Defeatable? Sure. But I'm fairly certain any would-be thieves would be more interested in throwing a brick through the window and taking the fancy GPS, car stereo, or even the jeans I left in the back seat to go for my ride. I personally feel that theft is a crime of convenience. And if someone want to pull an intricate Italian Job on any of my stuff - then, well, they sure wanted it a whole lot more then me!


----------



## edubfromktown (Sep 7, 2010)

OP - why not purchase a hitch rack that has built-in cable locks?

Check out the Kuat NV... (you can see the cable lock in this picture) Kuat NV platform hitch bike rack

$399 on sale occasionally here and there...


----------



## brankulo (Aug 29, 2005)

that yakima lock is crap, see my post above #4. cj, google locking hitch pin, they can be had at wall mart or any car parts store i believe. they go from around $15 up. i am getting one of those, just not quite sure which one.


----------



## Maday (Aug 21, 2008)

What have other people done for a T2 locking hitch pin? My rack has a threaded hitch pin with the junky lock. I was thinking of drilling out the threads, and using a more stout locking pin.


----------



## brankulo (Aug 29, 2005)

there are threaded locking hitch pins available. not sure if the threads would match though


----------



## imero (Aug 6, 2011)

i recently purchased a yakima double down bike rack. to secure the rack to the hitch i installed a yakima hitch lock. it will do little to deter a thief. it's way too easy to break.
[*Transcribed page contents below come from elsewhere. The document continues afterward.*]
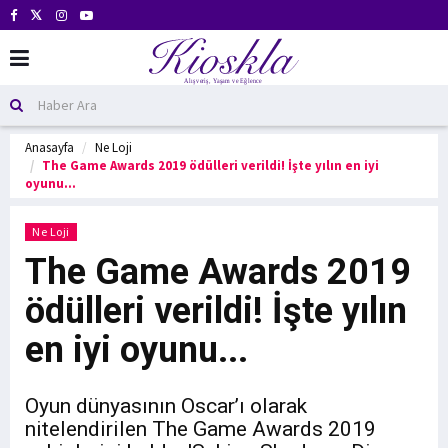
Anasayfa
Ne Loji
The Game Awards 2019 ödülleri verildi! İşte yılın en iyi
oyunu...
Ne Loji
The Game Awards 2019
ödülleri verildi! İşte yılın
en iyi oyunu...
Oyun dünyasının Oscar’ı olarak
nitelendirilen The Game Awards 2019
i'm brainstorming a way to secure the rack to the hitch in a way that will make it a bit tougher to walk away with my bike rack. i may end up drilling a hole on the horizontal arm of the rack and securing it to the hitch with a cable. any other ideas?

with regards to the pivot bolt on the vertical arm, i used a longer bolt along with a security nut from Tufnut Security Nuts and Security Bolts. the security nut is a bit tougher to remove than the standard nut that comes with the rack. after reading this thread i will also apply red loctite. great idea.


----------



## Cj923 (Sep 2, 2011)

imero u got pics of what u did??


----------



## imero (Aug 6, 2011)

Cj923 said:


> imero u got pics of what u did??


i don't, but here's the hitch lock that i installed:

Yakima › Shop › Bike › Bike Accessories › HitchLock

and here's the security nut that i used on the pivot arm:

Tufnut Security Hardware

i'm not a big fan of the yakima hitch lock and will soon improvise another way to secure the rack to the hitch. the yakima hitch lock simply goes on at the end of the hitch bolt like this:

http://www.bikerackshops.com/accessories/hitch_locks/hitchlock_with_core/

good luck.


----------